An August 1971 attempt by a group of blacks to have the plan voided in federal court was dismissed when a judge said the challenge came too close to the elections and would cheat voters of their right to have an election.
Since then, attempts by blacks to overturn the 1971 plan -- and the 1983 redistricting, which essentially ratified the 1971 boundaries -- have been frustrated.
Today, 11 of the Council's 18 district delegates are white. "You end up that with a city that is two-thirds black, we have a configuration that produces a Council that is almost two-thirds white," said C. Christopher Brown, a lawyer who handles voter's-rights cases. "On its face, what we've got is not fair."
According to city law, Mr. Schmoke has until Feb. 1 to submit his recommendations for redistricting to the Council in the form of an ordinance.
The Council then would have 60 days to submit amendments to the mayor's bill. Unless the Council approves or rejects the bill within the 60 days, the mayor's plan takes effect automatically.
Already, though, Council members are trying to anticipate what the mayor might propose and are formulating their own suggestions for redistricting.
Mr.
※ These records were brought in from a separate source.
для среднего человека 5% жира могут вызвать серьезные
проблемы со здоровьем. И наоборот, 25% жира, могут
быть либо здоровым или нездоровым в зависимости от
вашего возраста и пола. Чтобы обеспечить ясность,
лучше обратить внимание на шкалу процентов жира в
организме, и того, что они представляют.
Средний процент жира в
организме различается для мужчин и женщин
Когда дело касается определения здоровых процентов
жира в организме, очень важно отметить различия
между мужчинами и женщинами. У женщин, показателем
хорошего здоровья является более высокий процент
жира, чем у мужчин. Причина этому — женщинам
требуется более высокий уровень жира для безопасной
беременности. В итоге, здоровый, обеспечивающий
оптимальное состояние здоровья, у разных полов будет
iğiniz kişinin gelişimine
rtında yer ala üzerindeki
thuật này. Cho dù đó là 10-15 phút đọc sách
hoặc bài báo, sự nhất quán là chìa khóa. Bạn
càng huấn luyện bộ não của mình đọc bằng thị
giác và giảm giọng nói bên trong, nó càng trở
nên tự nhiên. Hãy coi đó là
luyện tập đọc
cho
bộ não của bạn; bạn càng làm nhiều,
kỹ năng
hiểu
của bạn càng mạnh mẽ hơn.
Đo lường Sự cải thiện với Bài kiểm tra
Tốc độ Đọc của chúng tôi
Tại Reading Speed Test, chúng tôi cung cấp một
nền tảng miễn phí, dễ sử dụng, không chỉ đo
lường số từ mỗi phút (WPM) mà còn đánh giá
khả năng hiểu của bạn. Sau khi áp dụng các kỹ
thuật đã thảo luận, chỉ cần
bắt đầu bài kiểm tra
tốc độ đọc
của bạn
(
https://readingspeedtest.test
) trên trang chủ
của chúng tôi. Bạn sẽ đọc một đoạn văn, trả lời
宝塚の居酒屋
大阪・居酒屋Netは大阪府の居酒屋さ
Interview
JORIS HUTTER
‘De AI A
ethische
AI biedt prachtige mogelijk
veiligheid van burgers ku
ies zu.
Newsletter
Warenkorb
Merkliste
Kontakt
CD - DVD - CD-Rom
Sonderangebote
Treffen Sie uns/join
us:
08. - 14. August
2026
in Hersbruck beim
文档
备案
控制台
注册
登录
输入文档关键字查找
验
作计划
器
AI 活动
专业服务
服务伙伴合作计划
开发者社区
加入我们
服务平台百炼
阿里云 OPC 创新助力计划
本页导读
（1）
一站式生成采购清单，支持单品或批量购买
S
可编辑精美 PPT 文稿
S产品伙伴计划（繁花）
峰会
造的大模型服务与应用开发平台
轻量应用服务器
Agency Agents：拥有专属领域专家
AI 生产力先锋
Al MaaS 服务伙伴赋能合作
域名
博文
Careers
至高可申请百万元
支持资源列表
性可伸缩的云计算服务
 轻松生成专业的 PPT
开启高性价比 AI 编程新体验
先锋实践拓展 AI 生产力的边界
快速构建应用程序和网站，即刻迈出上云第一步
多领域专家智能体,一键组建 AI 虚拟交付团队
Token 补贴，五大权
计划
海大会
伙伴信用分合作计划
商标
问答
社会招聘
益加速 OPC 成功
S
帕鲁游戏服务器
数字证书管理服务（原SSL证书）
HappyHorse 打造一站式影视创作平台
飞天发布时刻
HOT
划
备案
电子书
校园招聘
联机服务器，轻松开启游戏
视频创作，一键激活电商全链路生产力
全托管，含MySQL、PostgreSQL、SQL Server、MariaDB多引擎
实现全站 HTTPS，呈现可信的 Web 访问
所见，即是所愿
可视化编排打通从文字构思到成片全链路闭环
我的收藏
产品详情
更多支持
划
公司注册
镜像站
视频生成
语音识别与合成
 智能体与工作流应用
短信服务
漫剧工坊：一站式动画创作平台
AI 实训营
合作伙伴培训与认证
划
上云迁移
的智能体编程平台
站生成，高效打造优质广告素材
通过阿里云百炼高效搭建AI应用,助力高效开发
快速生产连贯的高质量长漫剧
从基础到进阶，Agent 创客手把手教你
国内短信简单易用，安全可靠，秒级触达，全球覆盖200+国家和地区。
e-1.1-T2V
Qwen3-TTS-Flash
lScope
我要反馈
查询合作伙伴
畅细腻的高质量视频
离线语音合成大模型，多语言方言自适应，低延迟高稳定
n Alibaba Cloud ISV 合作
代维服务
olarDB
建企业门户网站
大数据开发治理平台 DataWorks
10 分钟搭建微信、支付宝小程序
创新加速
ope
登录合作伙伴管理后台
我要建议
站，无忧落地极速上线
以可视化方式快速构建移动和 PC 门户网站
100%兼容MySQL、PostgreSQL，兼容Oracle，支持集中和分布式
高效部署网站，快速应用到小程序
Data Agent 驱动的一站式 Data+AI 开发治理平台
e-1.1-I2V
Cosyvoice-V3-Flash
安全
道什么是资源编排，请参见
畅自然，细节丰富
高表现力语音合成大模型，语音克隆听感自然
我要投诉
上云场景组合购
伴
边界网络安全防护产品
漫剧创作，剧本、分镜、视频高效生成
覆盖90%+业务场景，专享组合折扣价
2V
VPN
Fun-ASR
Bell has proposed enlarging the 4th District in a way that would include one or more predominantly white neighborhoods in some adjoining district.
Mr. Stokes has suggested a radical redistricting that would create six districts with majority black populations reflective of the racial composition of the city as a whole.
Despite the mayor's equivocations, Mr. Stokes said he believes Mr. Schmoke will use redistricting to encourage the election of blacks.
"The mayor didn't use those words, but I think his implications are clear that he would like to have racial balance on the Council," Mr. Stokes said.